Personal Finance

How to beat family business challenges

Succession planning
Succession planning is critical for the survival of a family-owned business. FILE PHOTO | NMG 

Being an entrepreneur comes with its fair share of challenges. Add family to the management mix, and those hurdles can be multiplied or divided, depending on the relationships involved. We have heard horror stories around families involved in business together, but, family can bring up success and some unique obstacles too.

Growth and success are not easy to come by in any business and these are only achieved through hard work and by overcoming challenges and setbacks. With its unique challenges family businesses can overcome them through the following measures.

Communicate with family: You might think you know each other so well that the other person will always know what you’re thinking. Before going into a venture together, it’s critical that expectations are clear and voiced freely. Spell everything out and be very specific about what each person’s role will be, what each of you will get out of it, and how you’ll make decisions moving forward. You don’t want there to be any room for misunderstandings.

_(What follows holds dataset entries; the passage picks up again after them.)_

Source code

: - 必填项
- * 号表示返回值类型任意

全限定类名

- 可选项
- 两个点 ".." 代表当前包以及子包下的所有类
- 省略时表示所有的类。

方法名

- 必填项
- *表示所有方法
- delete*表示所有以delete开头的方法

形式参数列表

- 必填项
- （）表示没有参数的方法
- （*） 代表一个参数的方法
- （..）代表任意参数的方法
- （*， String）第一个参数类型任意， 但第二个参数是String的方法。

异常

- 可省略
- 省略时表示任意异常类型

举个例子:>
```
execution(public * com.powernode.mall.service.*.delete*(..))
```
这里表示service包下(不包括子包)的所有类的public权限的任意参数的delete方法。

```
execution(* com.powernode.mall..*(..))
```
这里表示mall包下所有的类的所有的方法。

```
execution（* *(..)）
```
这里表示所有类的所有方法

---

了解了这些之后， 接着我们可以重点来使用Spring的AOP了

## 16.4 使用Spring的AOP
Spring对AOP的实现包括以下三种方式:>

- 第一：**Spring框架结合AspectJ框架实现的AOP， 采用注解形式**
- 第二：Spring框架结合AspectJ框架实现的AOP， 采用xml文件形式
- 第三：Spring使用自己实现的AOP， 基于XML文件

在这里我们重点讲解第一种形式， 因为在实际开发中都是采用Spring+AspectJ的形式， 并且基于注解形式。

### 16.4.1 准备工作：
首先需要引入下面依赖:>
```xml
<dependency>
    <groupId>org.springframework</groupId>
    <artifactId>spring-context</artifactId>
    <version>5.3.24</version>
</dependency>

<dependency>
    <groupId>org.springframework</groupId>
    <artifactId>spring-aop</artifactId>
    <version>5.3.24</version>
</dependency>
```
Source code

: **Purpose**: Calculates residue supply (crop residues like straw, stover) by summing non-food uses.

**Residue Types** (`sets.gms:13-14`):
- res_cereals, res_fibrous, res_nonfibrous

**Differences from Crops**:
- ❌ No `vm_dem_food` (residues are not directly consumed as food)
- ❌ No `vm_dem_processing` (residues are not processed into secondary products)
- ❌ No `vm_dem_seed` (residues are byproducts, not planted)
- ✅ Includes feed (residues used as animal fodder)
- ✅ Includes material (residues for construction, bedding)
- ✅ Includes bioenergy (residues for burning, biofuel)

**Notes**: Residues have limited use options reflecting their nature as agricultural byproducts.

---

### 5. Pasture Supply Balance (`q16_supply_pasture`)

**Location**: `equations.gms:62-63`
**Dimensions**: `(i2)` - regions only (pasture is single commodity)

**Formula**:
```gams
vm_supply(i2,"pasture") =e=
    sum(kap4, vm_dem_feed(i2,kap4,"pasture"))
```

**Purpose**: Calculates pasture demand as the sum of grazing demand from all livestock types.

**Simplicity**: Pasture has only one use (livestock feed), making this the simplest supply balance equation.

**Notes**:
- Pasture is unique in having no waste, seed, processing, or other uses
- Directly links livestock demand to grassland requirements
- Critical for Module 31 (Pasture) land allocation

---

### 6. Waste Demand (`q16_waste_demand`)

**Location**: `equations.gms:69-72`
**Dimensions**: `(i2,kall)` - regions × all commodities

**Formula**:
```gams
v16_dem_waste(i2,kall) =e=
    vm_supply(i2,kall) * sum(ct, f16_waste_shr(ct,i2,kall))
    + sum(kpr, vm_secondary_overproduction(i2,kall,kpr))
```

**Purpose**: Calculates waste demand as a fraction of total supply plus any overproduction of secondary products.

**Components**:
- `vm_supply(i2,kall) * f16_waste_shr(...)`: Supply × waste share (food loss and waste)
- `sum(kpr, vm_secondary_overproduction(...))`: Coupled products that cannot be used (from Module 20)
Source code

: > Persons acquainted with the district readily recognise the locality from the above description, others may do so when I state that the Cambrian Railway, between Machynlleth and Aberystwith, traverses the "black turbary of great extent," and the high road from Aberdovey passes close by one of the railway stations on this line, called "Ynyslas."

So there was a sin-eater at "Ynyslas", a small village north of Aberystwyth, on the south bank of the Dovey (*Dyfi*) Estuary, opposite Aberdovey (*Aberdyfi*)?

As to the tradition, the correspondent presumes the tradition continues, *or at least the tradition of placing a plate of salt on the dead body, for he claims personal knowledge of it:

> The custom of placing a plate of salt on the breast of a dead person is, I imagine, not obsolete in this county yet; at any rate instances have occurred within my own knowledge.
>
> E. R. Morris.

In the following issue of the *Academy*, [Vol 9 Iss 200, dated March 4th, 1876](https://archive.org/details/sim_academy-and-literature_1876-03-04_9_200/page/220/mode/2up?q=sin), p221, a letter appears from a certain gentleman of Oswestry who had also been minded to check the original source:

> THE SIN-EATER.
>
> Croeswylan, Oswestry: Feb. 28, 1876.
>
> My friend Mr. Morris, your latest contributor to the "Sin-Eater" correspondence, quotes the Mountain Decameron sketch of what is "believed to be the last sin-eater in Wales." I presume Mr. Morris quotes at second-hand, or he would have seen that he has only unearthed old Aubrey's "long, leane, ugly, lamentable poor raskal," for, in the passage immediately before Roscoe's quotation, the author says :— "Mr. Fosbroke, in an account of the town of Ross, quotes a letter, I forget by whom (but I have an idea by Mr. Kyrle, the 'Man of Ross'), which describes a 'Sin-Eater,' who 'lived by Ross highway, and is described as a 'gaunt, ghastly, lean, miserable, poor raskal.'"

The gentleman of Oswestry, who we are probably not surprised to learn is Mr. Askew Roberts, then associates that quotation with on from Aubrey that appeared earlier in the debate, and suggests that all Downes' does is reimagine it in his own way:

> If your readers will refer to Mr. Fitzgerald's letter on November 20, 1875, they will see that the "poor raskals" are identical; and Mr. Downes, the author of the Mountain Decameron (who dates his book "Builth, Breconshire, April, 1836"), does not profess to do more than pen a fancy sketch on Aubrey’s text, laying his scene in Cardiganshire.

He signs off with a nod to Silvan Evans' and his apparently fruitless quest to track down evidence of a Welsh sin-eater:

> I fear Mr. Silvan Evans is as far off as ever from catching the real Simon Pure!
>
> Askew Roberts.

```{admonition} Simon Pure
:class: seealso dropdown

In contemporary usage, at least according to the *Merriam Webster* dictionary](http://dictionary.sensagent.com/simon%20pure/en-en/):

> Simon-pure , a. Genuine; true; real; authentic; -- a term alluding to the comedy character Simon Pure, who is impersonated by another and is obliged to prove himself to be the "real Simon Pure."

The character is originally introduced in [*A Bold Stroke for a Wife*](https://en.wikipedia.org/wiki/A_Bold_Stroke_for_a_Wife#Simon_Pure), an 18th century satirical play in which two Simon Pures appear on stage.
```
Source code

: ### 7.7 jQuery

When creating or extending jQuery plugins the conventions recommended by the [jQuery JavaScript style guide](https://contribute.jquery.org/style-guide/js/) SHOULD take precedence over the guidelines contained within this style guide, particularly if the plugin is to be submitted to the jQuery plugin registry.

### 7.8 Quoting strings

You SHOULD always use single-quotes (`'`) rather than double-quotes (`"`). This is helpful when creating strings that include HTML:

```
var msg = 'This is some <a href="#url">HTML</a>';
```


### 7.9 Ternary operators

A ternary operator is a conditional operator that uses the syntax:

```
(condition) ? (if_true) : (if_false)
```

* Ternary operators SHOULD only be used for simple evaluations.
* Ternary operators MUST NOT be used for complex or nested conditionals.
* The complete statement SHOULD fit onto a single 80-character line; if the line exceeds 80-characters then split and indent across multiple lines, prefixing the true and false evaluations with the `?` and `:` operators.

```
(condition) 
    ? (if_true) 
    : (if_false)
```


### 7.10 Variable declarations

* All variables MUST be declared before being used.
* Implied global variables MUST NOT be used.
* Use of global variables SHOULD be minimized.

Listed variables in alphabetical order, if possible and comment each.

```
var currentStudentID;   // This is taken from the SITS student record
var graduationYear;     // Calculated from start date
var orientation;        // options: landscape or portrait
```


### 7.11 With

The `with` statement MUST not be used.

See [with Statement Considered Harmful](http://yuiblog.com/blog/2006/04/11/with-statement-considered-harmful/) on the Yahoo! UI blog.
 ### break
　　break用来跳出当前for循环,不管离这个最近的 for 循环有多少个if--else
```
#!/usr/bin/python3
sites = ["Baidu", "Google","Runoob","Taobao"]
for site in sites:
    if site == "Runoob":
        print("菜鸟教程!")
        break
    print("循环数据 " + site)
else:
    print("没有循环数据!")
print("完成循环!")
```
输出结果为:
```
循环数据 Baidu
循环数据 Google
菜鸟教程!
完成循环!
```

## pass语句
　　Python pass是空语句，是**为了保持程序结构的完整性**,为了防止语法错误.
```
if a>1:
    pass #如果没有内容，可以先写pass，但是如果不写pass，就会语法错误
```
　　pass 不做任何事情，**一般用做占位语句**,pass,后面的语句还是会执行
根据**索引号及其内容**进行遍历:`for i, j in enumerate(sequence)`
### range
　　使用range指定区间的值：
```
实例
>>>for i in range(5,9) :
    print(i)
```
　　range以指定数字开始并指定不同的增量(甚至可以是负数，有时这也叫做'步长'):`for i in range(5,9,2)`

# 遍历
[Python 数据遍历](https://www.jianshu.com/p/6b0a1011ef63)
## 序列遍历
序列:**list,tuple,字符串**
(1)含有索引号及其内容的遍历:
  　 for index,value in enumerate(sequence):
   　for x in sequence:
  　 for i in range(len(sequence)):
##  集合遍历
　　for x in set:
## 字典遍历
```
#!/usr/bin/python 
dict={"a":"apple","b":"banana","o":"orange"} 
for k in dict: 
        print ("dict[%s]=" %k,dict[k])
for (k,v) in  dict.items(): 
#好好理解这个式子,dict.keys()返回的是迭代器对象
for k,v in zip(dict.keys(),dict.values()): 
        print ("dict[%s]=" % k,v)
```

Families willing to establish strong lines of communication and set firm guidelines can find that delicate balance of family unity and business success. In the end, it is possible to achieve that equilibrium. Enjoy the rewards together as a family and feel the sense of accomplishment as a team.

Battle resentment: Families looking to go into business together should never do anything that would create resentment or impact your personal relationship. Family owned businesses may benefit from the ownership of a tightly knit family, it suffers in times of feuds too. To avoid the family feuds from interfering and affecting the health of the company, it is important that they be resolved in time.


The rest of the family needs to sit the feuding parties across the table from each other and help them sort the whole thing out. Unfortunately, this is the only thing that can help in this regard.

Fun: Many entrepreneurs often fall into a trap, working so hard they forget to have fun. It’s easy to make everything about the kids or work and forget about you as a couple. Make time to not talk about work. Remember to laugh and not take it all so seriously. The journey is long; you have to enjoy it along the way.

Fitting jobs to family members' skills: A family employment policy should be in place, with a priority of ensuring that each family member hired is an ideal fit for the position being filled. Too often business owners want to pull family members into their business, some for ego, some just because the person needs a job, some because they want to surround themselves with family.

But creating positions for family members or giving them jobs that don't fit their skills often backfires. Once they're hired, it can be difficult to fire unqualified relatives, and they may end up costing the company money.

Leaders in family businesses should set strict criteria for each opening in their company and make sure that only candidates with legitimate qualifications are considered. Fair compensation can be a tricky topic, especially for a family business where some people may feel they are contributing more than others, but where everyone may have an equal stake in the company.

The best way to avoid resentment or feelings of entitlement is to ensure that each person's salary is based on what they would be paid in a similar position in the open market. Once compensation has been determined, any additional profits can be split evenly or provided through fringe benefits. Planning for the future family businesses have roughly a one in three chance of continuing to the next generation.

Only 30 percent of family businesses transition to the second generation, 12 percent to the third generation, and only three percent to the fourth generation. Succession planning is critical for the survival of a family-owned business in the face of such stark numbers.

However, many family businesses put off planning for succession because they don't want the transfer of power to cause a rift within the family. When the lines of responsibility and authority are not documented, the business becomes unstable, family businesses should have a well-defined plan in place that establishes the lines of responsibility and authority.

Establish a dispute-resolution process and enlist the help of a business adviser or advisory board consisting of non-family members to address any grievances.

Nepotism: It is human to favour those that are related to you by blood or marriage, you consider them your own. In the professional world though it becomes a little bit of a baggage though and gives birth to nepotism. Nepotism in any business can become cancerous, eating away into the existence and health of any organisation.

Finally the most important tip is to schedule white space in your calendar. It is imperative to have time to yourselves and to protect your schedule to have necessary downtime to reset and recover.